**BRANO:**
══════════════════════════════

Smart working: da dubbio a realtà

Ci si può improvvisare assistenti virtuali? Scopriamolo

Fino a qualche mese fa era difficile insinuare nell’ideale collettivo la possibilità di lavorare da remoto (smart working). L’ideologia classica dell’ufficio, la ventiquattrore, la scrivania e la segretaria porta-caffè era così ben radicata nella nostra cultura, soprattutto in Italia, che il lavoro da casa veniva visto soprattutto come un hobby che scansafatiche o opportunisti cercavano di spacciare come una reale professione.

smart working

Ma la pandemia da covid19 ci ha dimostrato che non è così. Lo smart working è un lavoro vero e si può fare. La maggior parte dei dipendenti di diverse aziende, su tutto il territorio nazionale, si è ritrovato a svolgere le stesse mansioni comodamente dal divano di casa propria.

Naturalmente, però, non tutti riescono ad avere dimestichezza con app, mail, videoconferenze, social media, e altri strumenti interattivi perchè lo smart working  può essere anche improvvisato ma se non si hanno competenze professionali adatte è difficile che funzioni.

══════════════════════════════

**ISTRUZIONI:**
(1) Riscrivi il brano sullo smart working da "Ma la pandemia" a "di casa propria.", sostituendo "divano" con "tavolo".
(2) Nel brano sullo smart working, riformula in modo più conciso il paragrafo che comincia con "Fino a qualche mese fa", mantenendone i fatti principali.
(3) Porta avanti, per favore, il brano sullo smart working a partire dall'ultima frase riportata.
L'elenco riportato qui sotto proviene da un'altra fonte.

**ESTRATTO DEL DATASET:**
══════════════════════════════

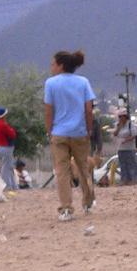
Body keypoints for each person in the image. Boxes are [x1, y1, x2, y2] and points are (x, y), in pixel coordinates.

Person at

══════════════════════════════

**SOLUZIONI DEGLI ESERCIZI:**
(1)
Ma la pandemia da covid19 ci ha dimostrato che non è così. Lo smart working è un lavoro vero e si può fare. La maggior parte dei dipendenti di diverse aziende, su tutto il territorio nazionale, si è ritrovato a svolgere le stesse mansioni comodamente dal tavolo di casa propria.

(2) Fino a poco tempo fa l'idea di lavorare da remoto faticava ad affermarsi, soprattutto in Italia. L'immagine classica dell'ufficio, con ventiquattrore, scrivania e segretaria porta-caffè, era così radicata che il lavoro da casa veniva considerato quasi un hobby, fatto passare per vera professione da scansafatiche o opportunisti.

(3)
funzioni assistente virtuale

Ritorno quindi al concetto di assistente virtuale, che ho già illustrato nel mio articolo precedente, proprio per ribadire il suo essere una figura professionale, e non una semplice segretaria o centralinista, con un background di studi, corsi, strumenti ma, soprattutto, un’attitudine mentale preparata per questo tipo di lavoro.

Insomma, per lavorare da remoto non serve solo una webcam e una connessione internet ma occorre avere:

  • le idee chiare su cosa si vuol fare
  • gli strumenti giusti
  • una gestione produttiva del tempo
  • organizzazione multitasking
  • conoscenze specifiche
  • giusta mentalità

Tutti requisiti, appunto, di un’assistente virtuale.